My feeling on this is that coder will never be able to properly categorize all the weaknesses here and so we should err on the side of showing some false positives that require human investigation rather than having false negatives (i.e. real weaknesses that are not identified as such). The current code will not identify a lot of things that are actually vulnerabilities, but it should be pretty good about not having false positives.
#6
Here's a slightly modified version of the patch. I've added in the following changes:
format_plural()into list of allowed functions.function drupal_set_message(...)aren't matched.t() !placeholder gives a warning - we should alert on this if we're going to alert ondrupal_set_title($message);t(), we also allow their counterpartsst()and$t()($t() is set by get_t())Cheers,
Stella
#7
Great idea!
I got a problem when applying the last patch:
patching file includes/coder_security.inc
patching file tests/coder_security.test
Hunk #1 FAILED at 5.
1 out of 3 hunks FAILED -- saving rejects to file tests/coder_security.test.rej
***************
*** 5,11 ****
function __construct($id = NULL) {
parent::__construct('security', $id);
}
-
function getInfo() {
return array(
'name' => t('Coder Security Tests'),
--- 5,11 ----
function __construct($id = NULL) {
parent::__construct('security', $id);
}
+
function getInfo() {
return array(
'name' => t('Coder Security Tests'),
Perhaps that didn't mean anything?
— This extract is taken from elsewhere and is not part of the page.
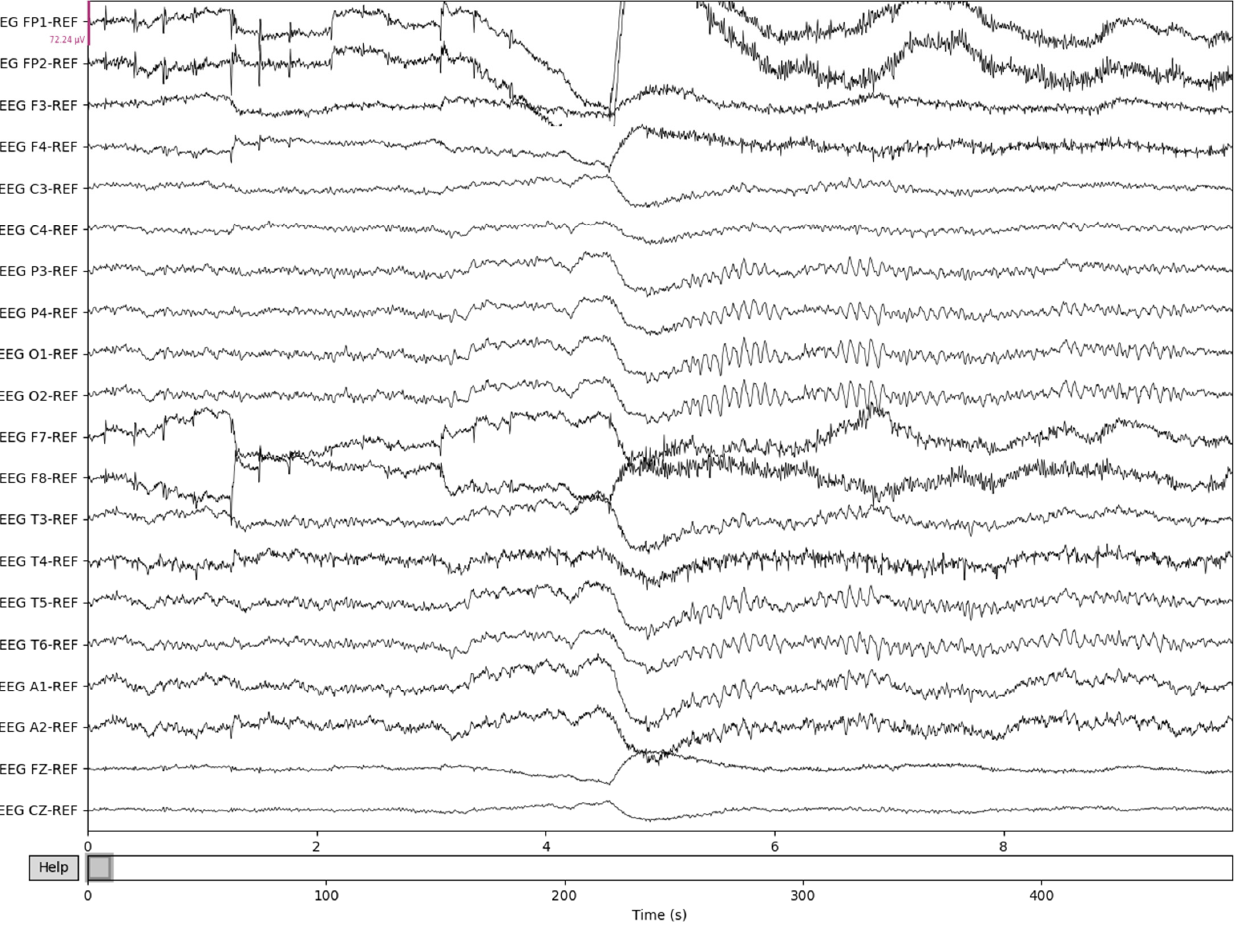
Figure 5. Post-cropping and resampling visualization of the EEG recordings.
I tested it on this module before I made the sanitized title patch and it didn't catch it.
#8
revised rules and tests committed to 6.x-2.x and 7.x branches.
#9
In here: http://drupal.org/cvs?commit=404008 and http://drupal.org/cvs?commit=404032
Thanks, Stella!
#10
I strengthened the rules for
drupal_set_message($tainted_data);anddrupal_set_title($tainted_data);so it now checks the previous lines of the same function to see if the $tainted_data variable was ever sanitized. It should help reduce the false positives but won't eliminate them.See http://drupal.org/cvs?commit=404380 and http://drupal.org/cvs?commit=404378
Still gives a false positive on the following line though because it doesn't know $error is an array:
drupal_set_message(t('%type: %message in %function (line %line of %file).', $error), $class);#11
Automatically closed -- issue fixed for 2 weeks with no activity.